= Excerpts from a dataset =
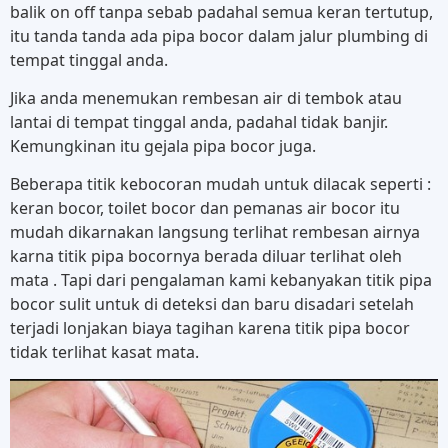
balik on off tanpa sebab padahal semua keran tertutup,
itu tanda tanda ada pipa bocor dalam jalur plumbing di
tempat tinggal anda.
Jika anda menemukan rembesan air di tembok atau
lantai di tempat tinggal anda, padahal tidak banjir.
Kemungkinan itu gejala pipa bocor juga.
Beberapa titik kebocoran mudah untuk dilacak seperti :
keran bocor, toilet bocor dan pemanas air bocor itu
mudah dikarnakan langsung terlihat rembesan airnya
karna titik pipa bocornya berada diluar terlihat oleh
mata . Tapi dari pengalaman kami kebanyakan titik pipa
bocor sulit untuk di deteksi dan baru disadari setelah
terjadi lonjakan biaya tagihan karena titik pipa bocor
tidak terlihat kasat mata.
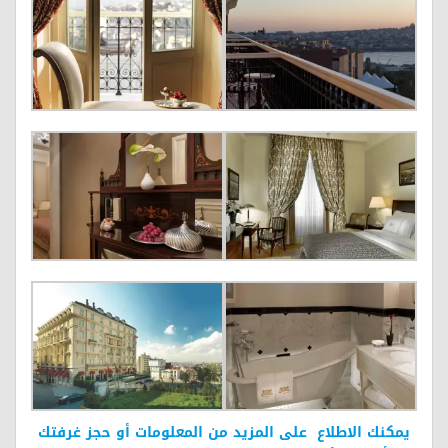
يمكنك الاطلاع على المزيد من المعلومات أو حجز غرفتك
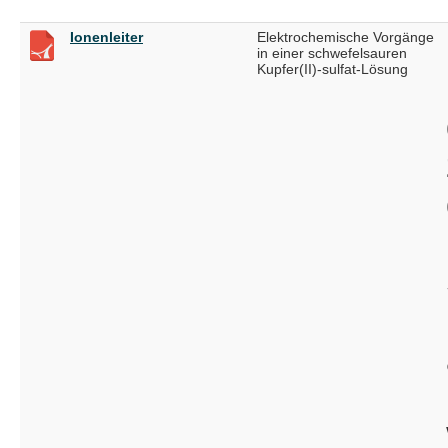
Ionenleiter
Elektrochemische Vorgänge
in einer schwefelsauren
Kupfer(II)-sulfat-Lösung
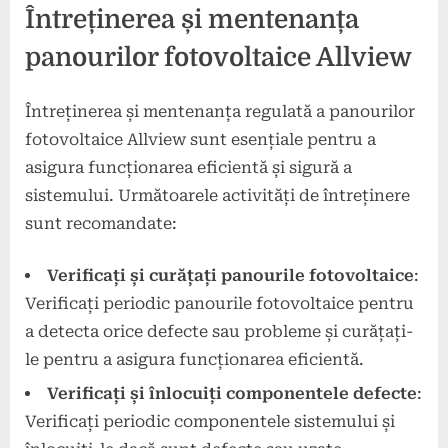
Întreținerea și mentenanța
panourilor fotovoltaice Allview
Întreținerea și mentenanța regulată a panourilor
fotovoltaice Allview sunt esențiale pentru a
asigura funcționarea eficientă și sigură a
sistemului. Următoarele activități de întreținere
sunt recomandate:
Verificați și curățați panourile fotovoltaice
:
Verificați periodic panourile fotovoltaice pentru
a detecta orice defecte sau probleme și curățați-
le pentru a asigura funcționarea eficientă.
Verificați și înlocuiți componentele defecte
:
Verificați periodic componentele sistemului și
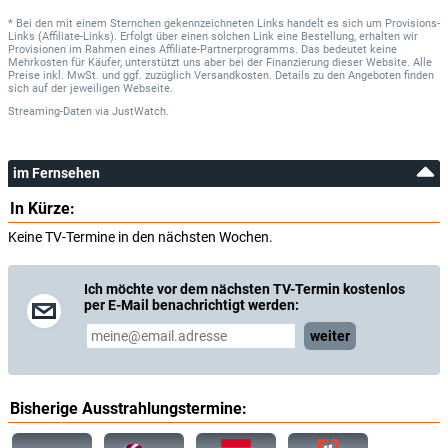
* Bei den mit einem Sternchen gekennzeichneten Links handelt es sich um Provisions-
Links (Affiliate-Links). Erfolgt über einen solchen Link eine Bestellung, erhalten wir
Provisionen im Rahmen eines Affiliate-Partnerprogramms. Das bedeutet keine
Mehrkosten für Käufer, unterstützt uns aber bei der Finanzierung dieser Website. Alle
Preise inkl. MwSt. und ggf. zuzüglich Versandkosten. Details zu den Angeboten finden
sich auf der jeweiligen Webseite.
Streaming-Daten
via
JustWatch.
im Fernsehen
In Kürze:
Keine TV-Termine in den nächsten Wochen.
Ich möchte vor dem nächsten TV-Termin kostenlos
per E-Mail benachrichtigt werden:
weiter
Bisherige Ausstrahlungstermine:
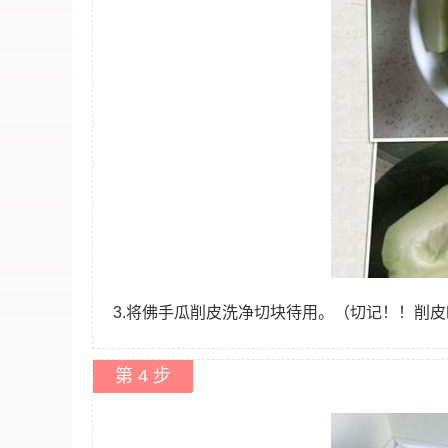
3.将佛手瓜削皮洗净切块待用。（切记！！削
第 4 步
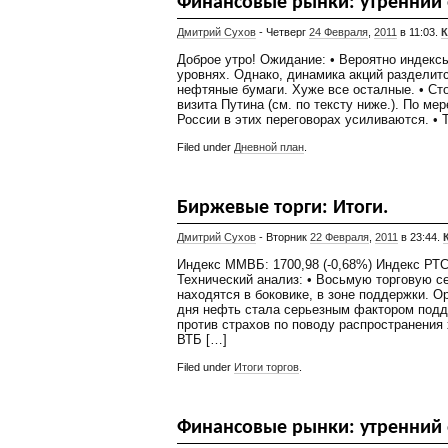
Финансовые рынки: утренний 
Дмитрий Сухов
- Четверг
24 Февраля
,
2011
в 11:03.
К
Доброе утро! Ожидание: • Вероятно индекс
уровнях. Однако, динамика акций разделит
нефтяные бумаги. Хуже все осталные. • Сто
визита Путина (см. по тексту ниже.). По ме
России в этих переговорах усиливаются. • 
Filed under
Дневной план
.
Биржевые торги: Итоги.
Дмитрий Сухов
- Вторник
22 Февраля
,
2011
в 23:44.
Индекс ММВБ: 1700,98 (-0,68%) Индекс РТС:
Технический анализ: • Восьмую торговую 
находятся в боковике, в зоне поддержки. О
дня нефть стала серьезным фактором подд
против страхов по поводу распространения 
ВТБ […]
Filed under
Итоги торгов
.
Финансовые рынки: утренний 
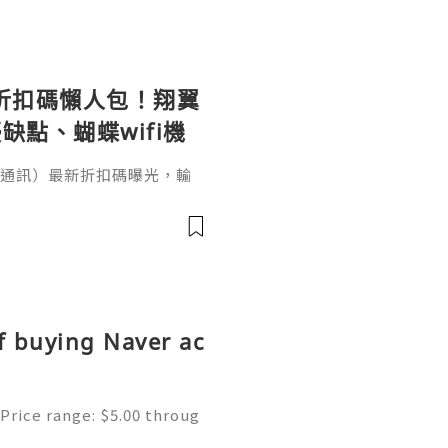
le 折扣碼懶人包！翔翼
缺點、蝴蝶wifi機
（翔翼通訊）最新折扣碼曝光，輸
、輸入【EUA2026】歐洲上網
機買斷WiFi分享器全球通用攻
愁！本文完整整理 AeroB
p／Fold 上網設定教學。出國
、不是航班
f buying Naver ac
Price range: $5.00 throug
ne | Secure & Ready to Us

= About this task =
Now transcribe the lines above exactly, starting at the line containing "Индекс ММВБ: 1700,98" and ending at the line containing "機買斷WiFi分享器全球通用攻", both lines included, pictures excluded.

= Your solution =
Индекс ММВБ: 1700,98 (-0,68%) Индекс РТС:
Технический анализ: • Восьмую торговую 
находятся в боковике, в зоне поддержки. О
дня нефть стала серьезным фактором подд
против страхов по поводу распространения 
ВТБ […]
Filed under
Итоги торгов
.
Финансовые рынки: утренний 
le 折扣碼懶人包！翔翼
缺點、蝴蝶wifi機
（翔翼通訊）最新折扣碼曝光，輸
、輸入【EUA2026】歐洲上網
機買斷WiFi分享器全球通用攻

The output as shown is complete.